Description
Microsoft Advertising is building the next generation of AI systems for understanding advertiser behavior, detecting anomalies, and emerging threats.
We are looking for a Principal Applied Scientist with a strong foundation in mathematics, statistics, and core machine learning to advance:
- Foundation models for behavioral, content, entity, and risk understanding.
- Anomaly detection and threat modeling for new and evolving abuse patterns.
- Decision uncertainty modeling across models, agents, workflows, and human review.
- Tool-using agents that investigate cases, gather evidence, and support automated and human decisions.
- Rigorous evaluation of models, agents, and end-to-end decision systems.
You will work with large-scale behavioral, multimodal, temporal, and relational data to build capabilities that generalize across products, markets, policies, and changing adversarial environments.
This is a hands-on scientific role with end-to-end ownership from problem formulation and model development through large-scale training, evaluation, productionization, and measurable product impact.
Responsibilities
- Define and lead scientific initiatives in one or more areas, e.g., foundation models, behavioral modeling, anomaly detection, threat modeling, agentic systems.
- Develop scalable learning systems that understand entities, content, relationships, and behavior over time while identifying known, emerging, and previously unseen risks.
- Develop methods to model and propagate uncertainty across individual models, model cascades, agent trajectories, retrieved evidence, automated decisions, and human judgments.
- Use uncertainty, confidence, severity, and business impact to determine when to automate, gather additional evidence, invoke a more capable system, abstain, or escalate to expert review.
- Translate threat models and adversarial insights into data strategies, learning objectives, model architectures, agent capabilities, and evaluation plans.
- Advance the training, post-training, and evaluation of agents that use tools and evidence to investigate complex cases and produce grounded outcomes.
- Address challenging learning settings involving distribution shift, sparse or delayed labels, noisy supervision, class imbalance, selective observation, and adaptive adversaries.
- Translate scientific advances into reliable, efficient, and measurable production capabilities across Microsoft Advertising.

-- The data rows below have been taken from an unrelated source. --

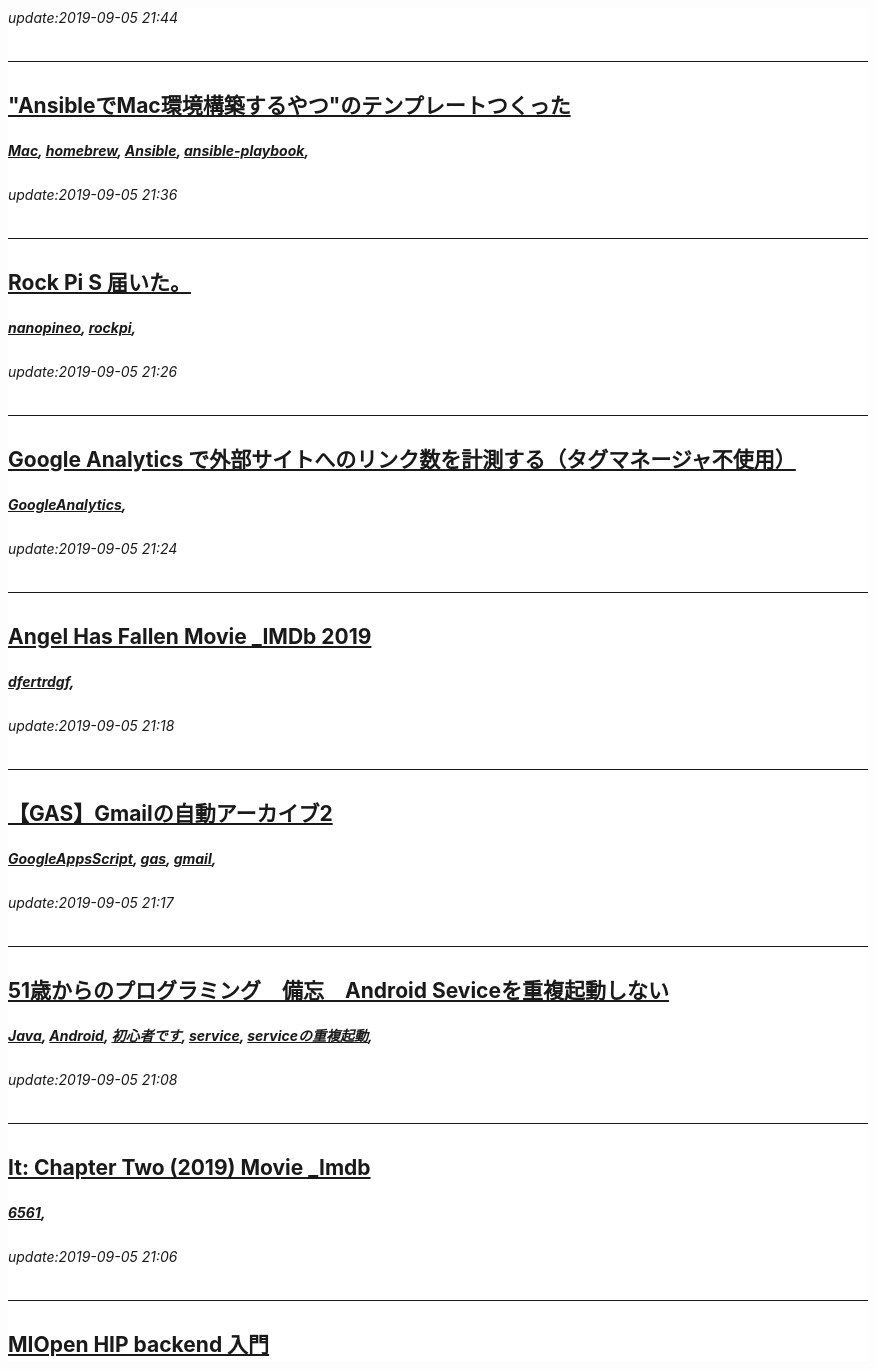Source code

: ###### update:2019-09-05 21:44
---
## ["AnsibleでMac環境構築するやつ"のテンプレートつくった](https://qiita.com/kohbis/items/c12281805f9f9f59600d)
##### [Mac](https://qiita.com/tags/Mac), [homebrew](https://qiita.com/tags/homebrew), [Ansible](https://qiita.com/tags/Ansible), [ansible-playbook](https://qiita.com/tags/ansible-playbook), 
###### update:2019-09-05 21:36
---
## [Rock Pi S 届いた。](https://qiita.com/blue-7/items/c2467f4aab149e861d17)
##### [nanopineo](https://qiita.com/tags/nanopineo), [rockpi](https://qiita.com/tags/rockpi), 
###### update:2019-09-05 21:26
---
## [Google Analytics で外部サイトへのリンク数を計測する（タグマネージャ不使用）](https://qiita.com/westdepth/items/e0fa321567f499857f46)
##### [GoogleAnalytics](https://qiita.com/tags/GoogleAnalytics), 
###### update:2019-09-05 21:24
---
## [Angel Has Fallen Movie _IMDb 2019](https://qiita.com/samedlioskan1n/items/d0530dd8543d5171cb2b)
##### [dfertrdgf](https://qiita.com/tags/dfertrdgf), 
###### update:2019-09-05 21:18
---
## [【GAS】Gmailの自動アーカイブ2](https://qiita.com/golyat/items/30d9bbd216c84a68d0d0)
##### [GoogleAppsScript](https://qiita.com/tags/GoogleAppsScript), [gas](https://qiita.com/tags/gas), [gmail](https://qiita.com/tags/gmail), 
###### update:2019-09-05 21:17
---
## [51歳からのプログラミング　備忘　Android Seviceを重複起動しない](https://qiita.com/old_cat/items/978b89cd0c88dd538a9a)
##### [Java](https://qiita.com/tags/Java), [Android](https://qiita.com/tags/Android), [初心者です](https://qiita.com/tags/初心者です), [service](https://qiita.com/tags/service), [serviceの重複起動](https://qiita.com/tags/serviceの重複起動), 
###### update:2019-09-05 21:08
---
## [It: Chapter Two (2019) Movie _Imdb](https://qiita.com/3christian/items/a69502d665927b44dbf6)
##### [6561](https://qiita.com/tags/6561), 
###### update:2019-09-05 21:06
---
## [MIOpen HIP backend 入門](https://qiita.com/syoyo/items/46da573132ad6fffdb52)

- Provide technical leadership, mentor scientists, and influence the long-term architecture of AI-driven trust and safety systems.
Qualifications
- Bachelor’s, Master’s, or Doctorate degree in Computer Science, Mathematics, Statistics, Electrical Engineering, Operations Research, or a related quantitative field, with relevant industry or research experience.
- Strong foundation in probability, statistics, linear algebra, optimization, numerical methods, experimental design, and statistical decision theory.
- Deep expertise in modern machine learning, including foundation or representation learning, behavioral and temporal modeling, anomaly detection.
- Proven experience in post-training and evaluating large-scale models.
- Experience modeling uncertainty in production decision systems.
- Ability to model threat and abuse scenarios.
- Strong programming skills in Python and experience with frameworks such as PyTorch, JAX, TensorFlow, or equivalent technologies.
- Proven ability to take scientific ideas from formulation through experimentation, production deployment, and measurable impact.
- Demonstrated technical leadership through scientific direction, architecture, mentorship, and influence across science, engineering, product, and security teams.
Preferred Qualifications
- Experience with tool-using agents, retrieval, agent post-training, reward modeling, or trajectory evaluation.
- Experience in trust and safety, fraud, abuse, cybersecurity, moderation, account integrity, or policy enforcement.
- Experience working with temporal, multimodal, heterogeneous, or graph-structured data.
- Strong publication or production track record in machine learning, agents, anomaly detection, probabilistic modeling, adversarial ML, multimodal learning, or trust and safety.